How to optimize formula columns for faster recalculation speed?

Chris_Rodrigues · Nov 5, 2019 03:32 PM

I have a fairly large JMP data table (132k rows, 2860 columns) which also has a large number of formula columns (200+). I regularly import new data into this file, so I want to keep all of the formula columns "live" so they will auto-populate when new data is added. I've started to run into issues with the speed of formula recalculation.

At first the formulas were mostly simple arithmetic (addition/subtraction/multiplication of other column values) and speed was not an issue. However, I've been starting to add a few formulas with greater complexity and this has drastically increased the time it takes to recalculate all of the formulas in this table.

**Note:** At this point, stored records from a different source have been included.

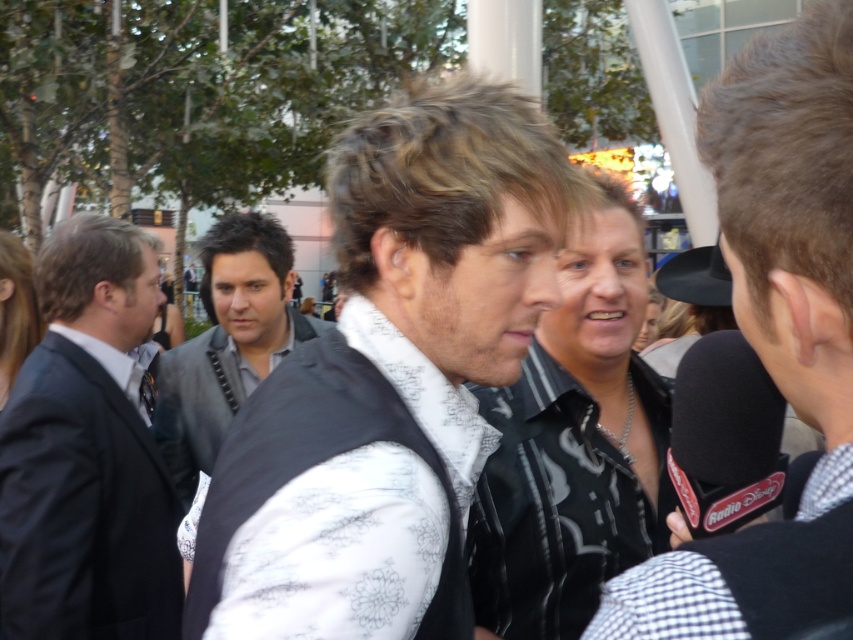
You are a photographer at a social event and want to capture both the dark gray suit at left and the dark gray textured vest at center in a single frame. Based on their heights, which one will appear taller in the photo?

The dark gray suit at left appears taller in the photo because it has a greater height compared to the dark gray textured vest at center.

You are standing in the scene and want to hand a small item to the person wearing the white textured vest at center. If you are currently 1.5 meters away from the vest, can you reach them without moving closer? Please explain.

The white textured vest at center and the viewer are 1.24 meters apart from each other. Since you are 1.5 meters away from the vest, you are farther than the required distance. Therefore, you cannot reach them without moving closer.

Based on the photo, you are a photographer at the event and want to capture a photo that includes both the dark gray suit at left and the dark gray textured vest at center. To ensure both are in frame, should you adjust your camera to focus more to the left or the right?

The dark gray suit at left is positioned on the left side of the dark gray textured vest at center, so focusing more to the left will ensure both are in frame.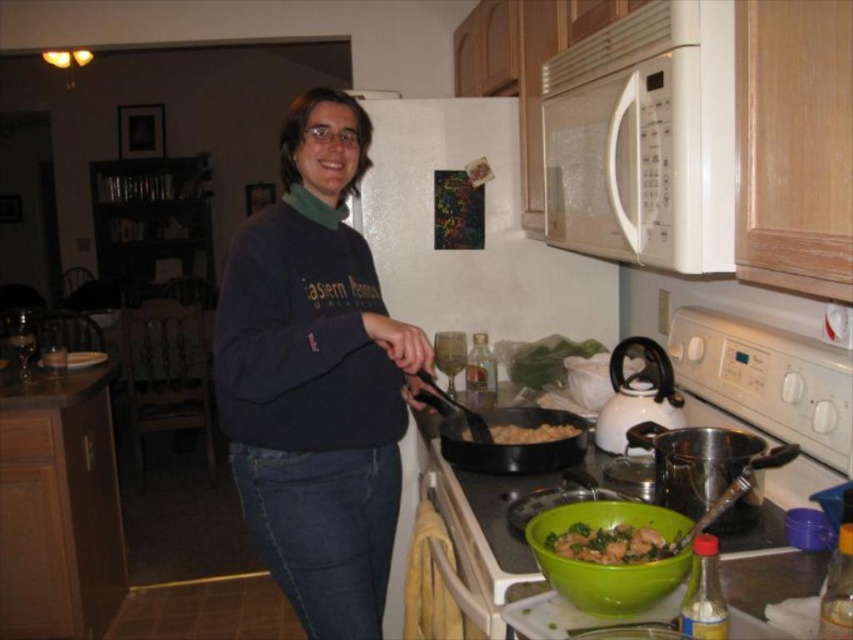
You are preparing to serve food from the green matte bowl at lower center into the brown matte pan at center. Will the bowl fit entirely inside the pan?

The green matte bowl at lower center is smaller than the brown matte pan at center, so yes, the bowl will fit entirely inside the pan.

Looking at this image, please describe the object located at the coordinates point (514, 444) in the kitchen scene.

The object at point (514, 444) is a black matte wok located at the center of the scene.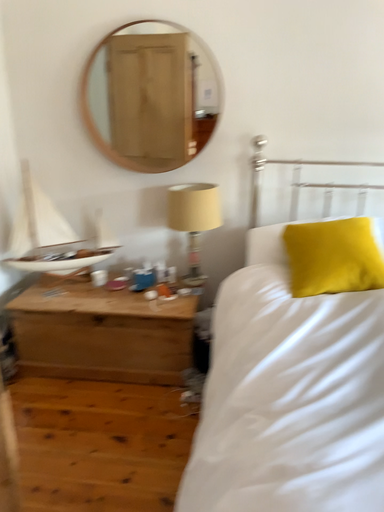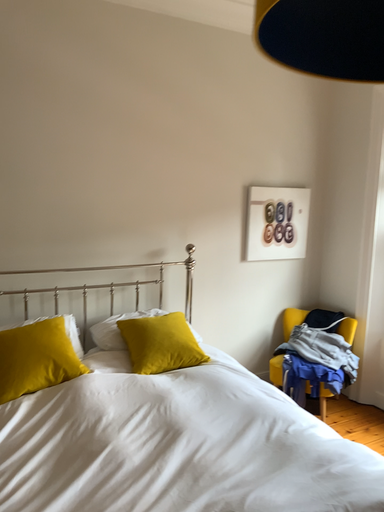
Question: How did the camera likely rotate when shooting the video?

Choices:
 (A) rotated right
 (B) rotated left

Answer: (A)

I use an OnOpen script to automatically suppress formula eval (since the Preferences option "Suppress Formula Eval on Open" does not work) and I use a Data Import script to bring in the new data from Excel, evaluate formulas, and then re-suppress formula eval. It has gotten to the point where it takes 15 minutes to complete the import script, and JMP is completely locked up and unresponsive that entire time. I can pinpoint a few specific formula columns that take the majority of that 15 minutes.

I was wondering if anyone has ideas on how to optimize the calculation speed. For example:

Maybe my JSL code is written in an inefficient manner and can be improved?
The formulas only really need to be evaluated for the new rows being added (typically no more than 50 rows at a time), but the recalculation time leads me to believe the entire 132k rows are being evaluated every time. Is there a way to do a partial eval on specific rows?

Here is an example of one of the slower formulas. This calculates a corrected product viscosity based on the raw viscosity value in each row of the table. The calculation depends on product grade, so a lookup is performed to obtain the grade-specific information. GradeSpecs:find is an associative array containing product data and it is defined in the OnOpen script for the table.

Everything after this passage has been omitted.